# PASSAGE GIVEN
_ _ _ _ _
Reality, at least in my company, seems to be the creation of big, bulky one hour (or more) courses that are housed on the customer's learning management system (LMS). Once on the LMS it is only accessible if the learner is registered to take the course. By the time I become involved in a project decisions on the structure of the course and its location have already been made. Corporations still like this approach because it gives them the illusion of control over their employees' learning. In reality it is just an illusion since most real learning occurs when they learner has an opportunity to actually apply what they have learned. The only thing the LMS approach accomplishes is to provide a means to measure the learner's short term memory by testing them at the end of a lesson. Someone (I forget who) called this type of training throwing stuff up against the wall and seeing how much sticks.

The big question is, how do we educate the decision makers on the folly of locking up learning in an LMS? I think part of the problem lies with the elearning salespeople and customer managers who do not understand the new possibilities. If they do not know, the companies that are employing us to design their elearning solutions (or considering us for employment) cannot be educated. One of my goals with exploring informal avenues such as blogs and podcasting is to try and educate them so we can in turn educate our customers.

Wednesday, August 23, 2006

Thought for the day

Yesterday I spent most of the day writing the narrative text for an online course I am developing about electrical wiring. This course is on the fast track--the whole rapid elearning process--so I had already interviewed my SME and he is on travel and unavailable for the rest of the week.
Heck I even found myself examining the electrical wiring in my own home, studying the junction boxes, examining the different types of cable employed and for what purposes. I was even itching to take the cover off of my circuit breaker box, but I thought better of it. I don't think my wife would be amused if I accidentally electrocuted myself.
That is when it dawned on me. Here I was practicing informal learning, gathering data, consulting various online resources, and searching out answers for gaps in my understanding without any formal structure. And I was doing it to achieve a work goal: the creation of a formal learning program. And that is what every instructional designer worth his or her salt does day in and day out.
_ _ _ _ _
# THE PROBLEM
Reproduce the stretch of the blog post from "Wednesday, August 23, 2006" through "of the week.", word for word. The items that come next are separate material and do not belong to the blog post.

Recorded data
_ _ _ _ _
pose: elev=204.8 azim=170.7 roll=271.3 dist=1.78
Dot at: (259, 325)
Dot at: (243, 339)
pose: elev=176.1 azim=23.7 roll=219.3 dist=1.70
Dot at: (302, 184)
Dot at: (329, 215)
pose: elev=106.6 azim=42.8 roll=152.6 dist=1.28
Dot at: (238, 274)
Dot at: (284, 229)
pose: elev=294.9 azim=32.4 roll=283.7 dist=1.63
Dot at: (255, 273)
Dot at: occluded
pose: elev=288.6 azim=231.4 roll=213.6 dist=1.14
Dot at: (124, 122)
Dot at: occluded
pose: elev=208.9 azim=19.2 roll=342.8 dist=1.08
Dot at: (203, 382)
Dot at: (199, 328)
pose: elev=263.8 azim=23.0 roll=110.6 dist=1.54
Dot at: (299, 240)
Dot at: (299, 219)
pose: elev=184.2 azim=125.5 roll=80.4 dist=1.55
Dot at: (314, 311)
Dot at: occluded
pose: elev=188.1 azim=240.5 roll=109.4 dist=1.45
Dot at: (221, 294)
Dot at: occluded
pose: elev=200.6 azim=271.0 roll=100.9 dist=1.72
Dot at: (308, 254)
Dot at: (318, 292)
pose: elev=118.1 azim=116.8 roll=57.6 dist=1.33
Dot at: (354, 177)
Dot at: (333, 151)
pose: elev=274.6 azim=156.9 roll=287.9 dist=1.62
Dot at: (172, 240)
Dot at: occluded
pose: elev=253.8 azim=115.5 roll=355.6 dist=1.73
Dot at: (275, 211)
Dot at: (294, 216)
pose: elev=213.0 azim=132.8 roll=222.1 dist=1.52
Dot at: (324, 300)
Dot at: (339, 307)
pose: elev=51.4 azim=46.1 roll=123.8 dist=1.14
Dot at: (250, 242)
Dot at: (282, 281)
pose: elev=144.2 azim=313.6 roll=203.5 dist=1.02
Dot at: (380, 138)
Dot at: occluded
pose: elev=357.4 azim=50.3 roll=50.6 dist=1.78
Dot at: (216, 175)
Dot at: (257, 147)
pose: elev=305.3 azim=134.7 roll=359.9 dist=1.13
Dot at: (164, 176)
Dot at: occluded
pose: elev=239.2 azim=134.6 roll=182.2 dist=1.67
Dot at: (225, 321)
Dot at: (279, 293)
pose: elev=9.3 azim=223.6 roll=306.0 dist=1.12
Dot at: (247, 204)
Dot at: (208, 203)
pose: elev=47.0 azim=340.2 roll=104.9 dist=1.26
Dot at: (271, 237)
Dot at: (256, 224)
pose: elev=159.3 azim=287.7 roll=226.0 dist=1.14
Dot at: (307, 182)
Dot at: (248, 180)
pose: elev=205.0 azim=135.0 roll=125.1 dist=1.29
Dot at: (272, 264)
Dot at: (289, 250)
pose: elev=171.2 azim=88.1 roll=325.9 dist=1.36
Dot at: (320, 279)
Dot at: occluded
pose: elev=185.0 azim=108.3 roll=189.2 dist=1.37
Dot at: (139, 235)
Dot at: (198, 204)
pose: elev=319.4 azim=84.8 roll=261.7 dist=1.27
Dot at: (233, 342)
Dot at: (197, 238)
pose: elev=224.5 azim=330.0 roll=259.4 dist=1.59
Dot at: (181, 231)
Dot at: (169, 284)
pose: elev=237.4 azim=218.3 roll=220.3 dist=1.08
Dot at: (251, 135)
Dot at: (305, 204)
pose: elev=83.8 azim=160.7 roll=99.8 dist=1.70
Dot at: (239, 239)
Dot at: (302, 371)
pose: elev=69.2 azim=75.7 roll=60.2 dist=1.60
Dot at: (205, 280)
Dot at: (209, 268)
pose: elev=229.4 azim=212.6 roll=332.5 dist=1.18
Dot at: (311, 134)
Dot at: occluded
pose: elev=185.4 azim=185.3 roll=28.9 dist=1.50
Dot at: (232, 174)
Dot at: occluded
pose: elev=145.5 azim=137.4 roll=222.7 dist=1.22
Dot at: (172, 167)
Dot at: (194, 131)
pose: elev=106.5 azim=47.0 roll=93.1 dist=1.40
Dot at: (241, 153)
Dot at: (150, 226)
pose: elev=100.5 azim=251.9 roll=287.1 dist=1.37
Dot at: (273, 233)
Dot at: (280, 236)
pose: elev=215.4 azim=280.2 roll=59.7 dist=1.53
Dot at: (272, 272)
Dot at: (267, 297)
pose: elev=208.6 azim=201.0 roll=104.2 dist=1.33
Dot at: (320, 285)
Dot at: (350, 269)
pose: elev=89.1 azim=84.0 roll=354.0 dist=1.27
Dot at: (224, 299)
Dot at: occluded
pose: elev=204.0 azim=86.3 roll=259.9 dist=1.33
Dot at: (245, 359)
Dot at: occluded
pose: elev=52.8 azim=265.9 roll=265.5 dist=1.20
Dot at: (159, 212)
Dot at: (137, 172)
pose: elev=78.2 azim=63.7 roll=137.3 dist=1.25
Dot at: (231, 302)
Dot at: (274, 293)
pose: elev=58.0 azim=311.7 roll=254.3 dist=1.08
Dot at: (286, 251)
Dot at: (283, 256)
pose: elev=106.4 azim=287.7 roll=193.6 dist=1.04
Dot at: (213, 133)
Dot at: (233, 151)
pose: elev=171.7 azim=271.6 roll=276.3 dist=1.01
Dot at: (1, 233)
_ _ _ _ _
# EXERCISE OUTPUT
Wednesday, August 23, 2006

Thought for the day

Yesterday I spent most of the day writing the narrative text for an online course I am developing about electrical wiring. This course is on the fast track--the whole rapid elearning process--so I had already interviewed my SME and he is on travel and unavailable for the rest of the week.